I know from Parseval's Theorem that, given a signal $x(t)$, with $t$ a variable in the time domain,
$$ \int_{-\infty}^{+\infty} |x(t)|^2 dt = \int_{-\infty}^{+\infty}|X(f)|^2 df, $$
where $|X(f)|$ is the Fourier transform of the signal $x(t)$ in the frequency domain.
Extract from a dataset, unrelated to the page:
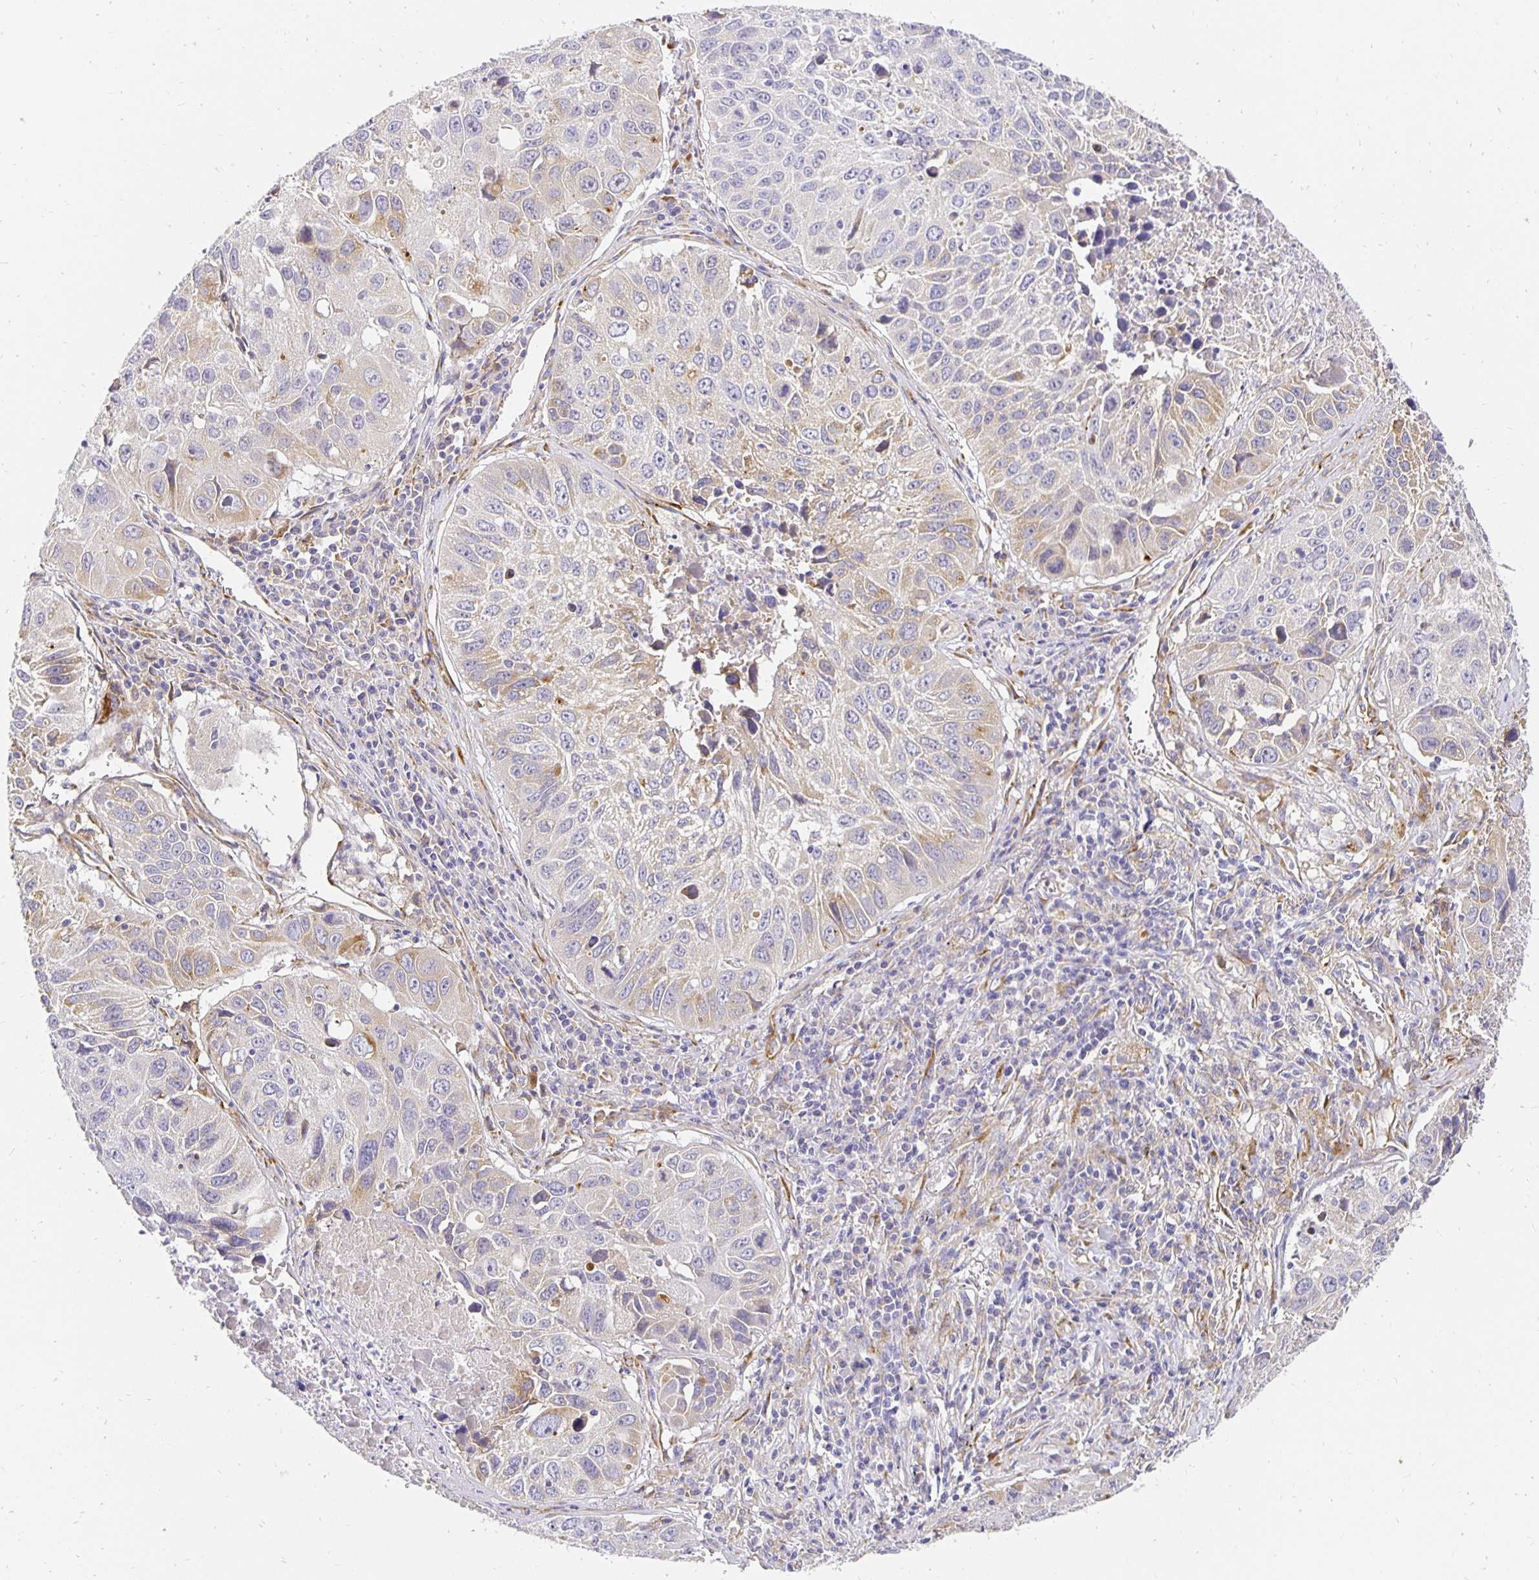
{"staining": {"intensity": "moderate", "quantity": "<25%", "location": "cytoplasmic/membranous"}, "tissue": "lung cancer", "cell_type": "Tumor cells", "image_type": "cancer", "snomed": [{"axis": "morphology", "description": "Squamous cell carcinoma, NOS"}, {"axis": "topography", "description": "Lung"}], "caption": "Lung cancer was stained to show a protein in brown. There is low levels of moderate cytoplasmic/membranous staining in about <25% of tumor cells.", "gene": "PLOD1", "patient": {"sex": "female", "age": 61}}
Now, consider the following signal:
$$ s(t) = A \mathrm{sinc}^2(2t)\mathrm{cos}(100\pi t). $$
This is a modulated signal thus I can apply the modulation theorem for Fourier transform:
$$ S(f) = \frac{X(f-f_0)+X(f+f_0)}{2}, $$
where $X(f) = \mathcal{F} [A\mathrm{sinc}^2(2t)] = \frac{A}{2} \Delta(\frac{f}{2})$, so
$$ S(f) = \frac{A}{4} \left[\Delta\left(\frac{f-50}{2}\right) + \Delta\left(\frac{f+50}{2}\right) \right]. $$
Now, if I try to compute the energy in the frequency domain, I have that
$$ E_s = \int_{-\infty}^{+\infty} E_s(f) df = \int_{-\infty}^{+\infty} |S(f)|^2 df = \frac{A^2}{6} $$
If I try to do the same thing in the time domain, I get
$$ \int_{-\infty}^\infty |A(\mathrm{sinc}(2t))^2\mathrm{cos}(100\pi t)|^2 dt = \frac{A^2 \pi}{6} $$
So my question is, due to Parseval's Theorem, shouldn't the two integrals give the same result?